■ **Saved data entries**:

......

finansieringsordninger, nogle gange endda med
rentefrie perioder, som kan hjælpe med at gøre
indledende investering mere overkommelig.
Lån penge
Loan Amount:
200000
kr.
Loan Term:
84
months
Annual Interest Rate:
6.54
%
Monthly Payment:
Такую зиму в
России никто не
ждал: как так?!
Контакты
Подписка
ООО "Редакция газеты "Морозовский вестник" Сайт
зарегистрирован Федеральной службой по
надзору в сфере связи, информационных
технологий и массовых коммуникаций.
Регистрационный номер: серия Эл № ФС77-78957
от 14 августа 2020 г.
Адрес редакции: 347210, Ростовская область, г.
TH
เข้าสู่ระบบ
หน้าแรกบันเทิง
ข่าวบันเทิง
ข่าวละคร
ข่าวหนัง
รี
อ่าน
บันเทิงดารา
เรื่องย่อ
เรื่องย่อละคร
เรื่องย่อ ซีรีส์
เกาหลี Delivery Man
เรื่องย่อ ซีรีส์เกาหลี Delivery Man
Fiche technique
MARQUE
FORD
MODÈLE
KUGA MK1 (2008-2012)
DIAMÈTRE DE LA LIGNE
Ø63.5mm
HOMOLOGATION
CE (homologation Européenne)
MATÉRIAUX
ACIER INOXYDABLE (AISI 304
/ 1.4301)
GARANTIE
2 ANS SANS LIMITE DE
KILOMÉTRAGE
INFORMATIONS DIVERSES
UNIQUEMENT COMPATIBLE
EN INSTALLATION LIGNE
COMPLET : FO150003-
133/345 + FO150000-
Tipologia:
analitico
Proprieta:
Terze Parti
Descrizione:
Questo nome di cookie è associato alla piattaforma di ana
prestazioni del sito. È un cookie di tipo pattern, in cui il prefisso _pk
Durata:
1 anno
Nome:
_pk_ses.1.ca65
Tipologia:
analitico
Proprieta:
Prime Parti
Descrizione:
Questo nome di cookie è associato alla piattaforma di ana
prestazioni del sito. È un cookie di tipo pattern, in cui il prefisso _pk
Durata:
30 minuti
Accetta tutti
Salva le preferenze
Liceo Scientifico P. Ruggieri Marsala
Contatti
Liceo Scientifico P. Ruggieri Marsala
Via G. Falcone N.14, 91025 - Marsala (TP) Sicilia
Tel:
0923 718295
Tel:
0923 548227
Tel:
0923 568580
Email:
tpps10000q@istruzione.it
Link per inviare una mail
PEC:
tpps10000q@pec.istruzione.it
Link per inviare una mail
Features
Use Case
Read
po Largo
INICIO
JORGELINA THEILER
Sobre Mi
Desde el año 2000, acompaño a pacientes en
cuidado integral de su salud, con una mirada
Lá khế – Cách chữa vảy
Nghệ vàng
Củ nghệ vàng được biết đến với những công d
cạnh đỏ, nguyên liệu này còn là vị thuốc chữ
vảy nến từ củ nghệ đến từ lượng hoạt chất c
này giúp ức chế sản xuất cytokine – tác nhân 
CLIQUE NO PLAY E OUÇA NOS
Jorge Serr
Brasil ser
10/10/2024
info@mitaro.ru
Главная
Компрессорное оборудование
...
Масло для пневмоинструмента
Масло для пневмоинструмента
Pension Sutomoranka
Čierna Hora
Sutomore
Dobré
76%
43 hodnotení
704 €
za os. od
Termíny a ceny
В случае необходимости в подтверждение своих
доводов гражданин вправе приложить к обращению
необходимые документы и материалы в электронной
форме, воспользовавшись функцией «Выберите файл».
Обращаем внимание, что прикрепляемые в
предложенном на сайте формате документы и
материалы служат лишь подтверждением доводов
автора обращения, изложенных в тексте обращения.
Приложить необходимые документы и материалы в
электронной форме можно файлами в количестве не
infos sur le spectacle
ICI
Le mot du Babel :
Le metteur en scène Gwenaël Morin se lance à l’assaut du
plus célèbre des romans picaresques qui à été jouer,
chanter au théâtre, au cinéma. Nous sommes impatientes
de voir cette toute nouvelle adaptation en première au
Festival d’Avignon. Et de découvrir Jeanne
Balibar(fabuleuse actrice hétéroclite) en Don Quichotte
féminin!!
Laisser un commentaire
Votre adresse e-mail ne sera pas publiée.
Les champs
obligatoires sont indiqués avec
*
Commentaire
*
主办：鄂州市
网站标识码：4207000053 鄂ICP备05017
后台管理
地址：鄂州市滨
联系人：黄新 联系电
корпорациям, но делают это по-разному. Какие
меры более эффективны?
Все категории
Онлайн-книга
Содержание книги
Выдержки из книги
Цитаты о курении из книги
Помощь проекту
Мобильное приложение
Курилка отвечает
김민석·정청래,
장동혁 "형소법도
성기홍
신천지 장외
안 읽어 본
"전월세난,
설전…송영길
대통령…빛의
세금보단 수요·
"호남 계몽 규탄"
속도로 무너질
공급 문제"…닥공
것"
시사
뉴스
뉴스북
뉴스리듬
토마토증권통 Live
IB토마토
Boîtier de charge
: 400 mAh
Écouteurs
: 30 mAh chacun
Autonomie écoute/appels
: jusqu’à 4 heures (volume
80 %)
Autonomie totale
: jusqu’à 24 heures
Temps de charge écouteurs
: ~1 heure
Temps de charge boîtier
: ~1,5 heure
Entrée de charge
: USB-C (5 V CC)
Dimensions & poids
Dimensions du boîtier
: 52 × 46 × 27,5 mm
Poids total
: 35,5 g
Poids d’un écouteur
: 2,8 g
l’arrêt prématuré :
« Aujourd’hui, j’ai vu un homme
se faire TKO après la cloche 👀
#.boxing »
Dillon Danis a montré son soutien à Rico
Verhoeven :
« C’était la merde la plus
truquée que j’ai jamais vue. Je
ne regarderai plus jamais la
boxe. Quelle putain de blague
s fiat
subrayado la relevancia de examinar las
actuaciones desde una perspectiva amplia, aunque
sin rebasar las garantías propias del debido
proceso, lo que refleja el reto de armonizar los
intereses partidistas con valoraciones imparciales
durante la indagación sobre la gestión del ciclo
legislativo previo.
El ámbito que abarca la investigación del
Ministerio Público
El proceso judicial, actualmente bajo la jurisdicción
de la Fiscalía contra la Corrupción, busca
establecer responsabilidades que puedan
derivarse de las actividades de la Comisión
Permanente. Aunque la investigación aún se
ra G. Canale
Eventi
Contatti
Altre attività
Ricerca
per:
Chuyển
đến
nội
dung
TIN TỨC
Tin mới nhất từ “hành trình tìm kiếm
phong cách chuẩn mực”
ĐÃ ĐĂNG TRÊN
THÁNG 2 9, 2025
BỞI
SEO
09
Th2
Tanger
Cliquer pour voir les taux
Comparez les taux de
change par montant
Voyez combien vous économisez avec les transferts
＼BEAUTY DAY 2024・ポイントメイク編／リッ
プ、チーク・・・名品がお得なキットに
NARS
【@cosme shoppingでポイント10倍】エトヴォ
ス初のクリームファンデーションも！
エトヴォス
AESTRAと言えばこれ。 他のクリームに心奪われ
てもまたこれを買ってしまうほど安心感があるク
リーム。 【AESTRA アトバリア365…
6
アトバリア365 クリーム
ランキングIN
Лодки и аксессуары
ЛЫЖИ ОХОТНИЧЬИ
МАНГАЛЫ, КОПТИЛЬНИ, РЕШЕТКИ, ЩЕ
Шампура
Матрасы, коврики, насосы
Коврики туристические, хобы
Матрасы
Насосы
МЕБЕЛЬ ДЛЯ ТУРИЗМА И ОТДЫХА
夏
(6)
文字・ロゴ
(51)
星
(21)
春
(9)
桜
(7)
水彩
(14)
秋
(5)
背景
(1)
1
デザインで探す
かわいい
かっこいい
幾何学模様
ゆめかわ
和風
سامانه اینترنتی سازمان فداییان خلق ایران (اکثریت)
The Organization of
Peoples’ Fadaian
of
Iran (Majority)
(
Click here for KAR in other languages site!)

......

■ **What the task asks**: Return the rows verbatim from their first line up to and including the line containing "UNIQUEMENT COMPATIBLE".

■ **Answer to the exercise**:
finansieringsordninger, nogle gange endda med
rentefrie perioder, som kan hjælpe med at gøre
indledende investering mere overkommelig.
Lån penge
Loan Amount:
200000
kr.
Loan Term:
84
months
Annual Interest Rate:
6.54
%
Monthly Payment:
Такую зиму в
России никто не
ждал: как так?!
Контакты
Подписка
ООО "Редакция газеты "Морозовский вестник" Сайт
зарегистрирован Федеральной службой по
надзору в сфере связи, информационных
технологий и массовых коммуникаций.
Регистрационный номер: серия Эл № ФС77-78957
от 14 августа 2020 г.
Адрес редакции: 347210, Ростовская область, г.
TH
เข้าสู่ระบบ
หน้าแรกบันเทิง
ข่าวบันเทิง
ข่าวละคร
ข่าวหนัง
รี
อ่าน
บันเทิงดารา
เรื่องย่อ
เรื่องย่อละคร
เรื่องย่อ ซีรีส์
เกาหลี Delivery Man
เรื่องย่อ ซีรีส์เกาหลี Delivery Man
Fiche technique
MARQUE
FORD
MODÈLE
KUGA MK1 (2008-2012)
DIAMÈTRE DE LA LIGNE
Ø63.5mm
HOMOLOGATION
CE (homologation Européenne)
MATÉRIAUX
ACIER INOXYDABLE (AISI 304
/ 1.4301)
GARANTIE
2 ANS SANS LIMITE DE
KILOMÉTRAGE
INFORMATIONS DIVERSES
UNIQUEMENT COMPATIBLE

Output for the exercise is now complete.